Now, if you wish to travel from Jakarta to the lair of the Komodo dragons, you donot need to transit Bali anymore, but you can fly direct to Labuan Bajo, entry port to the Komodo National Park.
For, starting Friday 21 October 2016, Garuda Indonesia has started operating direct flights to Labuan Bajo’s Komodo Airport on Flores island from Soekarno-Hatta international airport six times weekly. VP Corporate Communications Garuda Indonesia, Benny S Butarbutar announced that the airline now serves the route daily except Saturdays.
Garuda operates this route using Bombardier CRJ1000 Next Gen aircraft, that has a capacity for 96 seats (all economy class).

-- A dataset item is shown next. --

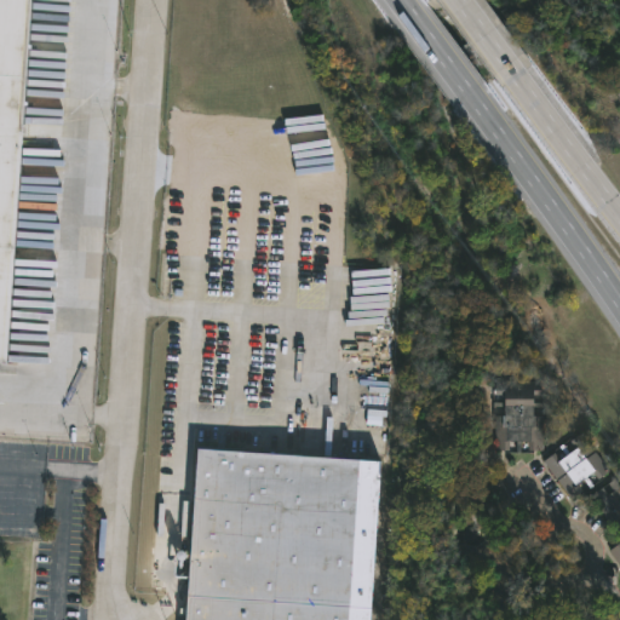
[(0,0),(96,0),(91,76),(42,74),(41,84),(32,84),(33,74),(24,73),(5,365),(0,363),(0,0)]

The plane leaves Soekarno Hatta airport (CKG) Tangerang, Greater Jakarta, at 10.05 West Indonesia Time and arrives at Labuan Bajo (LBJ) at 13.35 East Indonesia Time (there is a two hours’ time difference). While the return flight departs Labuan Bajo at 15.00 hrs, and lands in Jakarrta at 16.10 hrs all local times. Airfare is Rp. 1,449,500 one way, reports detik.com
Meantime, Garuda’s Bali –Labuan Bajo flights continue to operate using ATR72-600 aircrafts, accommodating 70 passengers.
Garuda’s VP Benny Butarbutar further added that the opening of the new route is in line with the airline’s domestic and international expansion strategy and in support of Indonesia’s national tourism marketing plan to facilitate and increase tourist arrivals to Indonesia’s many wonderful destinations. Komodo and the island of Flores are among the country’s10 priority destinations designated for accelerated eco-tourism development.
Labuan Bajo in East Nusatenggarra province, is the main entry port to the habitat of the endangered prehistoric Komodo lizards, that are found only on these islands. The islands are surrounded by an amazing underwater wonderland, pristine beaches and the fascinating nature of the Komodo National Park. Moreover, Flores itself offers a wide variety of attractions from trekking up mountains, wonder at the tricolor crater lakes of Mt. Kelimutu, see the unique circular spiderweb paddy fields at Ruteng, rushing waterfalls, and go back in time and experience living megalithic villages like Wae Rebo and more. Flores is also the abode of the prehistoric Homo Floresiensis, the island’s very own mystical hobbits, whose remains were discovered in the caves of Liang Bua.